Specifically, the lawsuit notes, the proposed JetBlue purchase of Spirit would be “presumptively anticompetitive,” since the two firms share more than forty direct routes.
JetBlue released a statement, saying, "The combination of JetBlue and Spirit plus the rapid growth of ultra low cost carriers will assure increased competition and low fares.”
“Our complaint alleges that JetBlue’s acquisition of Spirit would particularly hurt cost-conscious travelers,” said Associate Attorney General Vanita Gupta. “Ultra-low-cost carriers make air travel possible so more Americans can take a much-needed family vacation or celebrate or mourn together with loved ones. We allege that the proposed merger would lead to fewer seats and higher prices for travelers.”
DOJ Principal Deputy Assistant Attorney General Doha Mekki of the Justice Department's Antitrust Division agreed. “JetBlue’s proposed acquisition of Spirit eliminates a disruptive, low-cost option for millions of Americans.
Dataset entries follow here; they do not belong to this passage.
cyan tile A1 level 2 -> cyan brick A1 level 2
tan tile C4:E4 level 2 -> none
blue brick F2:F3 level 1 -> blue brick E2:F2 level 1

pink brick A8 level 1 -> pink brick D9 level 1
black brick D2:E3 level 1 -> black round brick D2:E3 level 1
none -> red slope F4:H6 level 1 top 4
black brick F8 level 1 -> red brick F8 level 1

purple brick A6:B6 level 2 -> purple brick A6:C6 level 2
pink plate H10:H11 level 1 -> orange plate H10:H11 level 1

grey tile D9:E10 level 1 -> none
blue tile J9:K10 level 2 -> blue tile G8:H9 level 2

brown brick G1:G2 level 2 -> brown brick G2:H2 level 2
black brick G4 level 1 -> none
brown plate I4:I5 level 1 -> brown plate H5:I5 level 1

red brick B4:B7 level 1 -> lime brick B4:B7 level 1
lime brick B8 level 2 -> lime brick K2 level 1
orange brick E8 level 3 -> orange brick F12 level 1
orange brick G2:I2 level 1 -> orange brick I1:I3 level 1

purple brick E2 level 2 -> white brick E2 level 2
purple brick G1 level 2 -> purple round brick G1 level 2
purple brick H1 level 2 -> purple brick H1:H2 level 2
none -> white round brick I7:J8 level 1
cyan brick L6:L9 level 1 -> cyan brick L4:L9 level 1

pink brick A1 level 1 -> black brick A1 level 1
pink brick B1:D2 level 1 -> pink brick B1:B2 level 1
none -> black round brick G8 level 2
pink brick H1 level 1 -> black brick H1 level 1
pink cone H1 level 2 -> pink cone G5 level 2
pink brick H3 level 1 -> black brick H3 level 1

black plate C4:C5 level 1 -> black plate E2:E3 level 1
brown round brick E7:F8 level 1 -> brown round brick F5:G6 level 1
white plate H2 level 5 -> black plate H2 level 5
Whether they fly Spirit or not, travelers throughout the United States benefit from an independent Spirit because where Spirit competes, other airlines – including JetBlue – are forced to compete more vigorously by lowering fares, offering greater innovations, and delivering more consumer choice.”
JetBlue CEO Robin Hayes disagrees with the complaint, saying the merger is necessary for flyers.
"We believe the DOJ has got it wrong on the law here and misses the point that this merger will create a national low-fare, high-quality competitor to the Big Four carriers which -- thanks to their own DOJ-approved mergers -- control about 80% of the US market," said Hayes. "There is too much at stake for the DOJ to prevent us from bringing the JetBlue difference to more customers in more markets."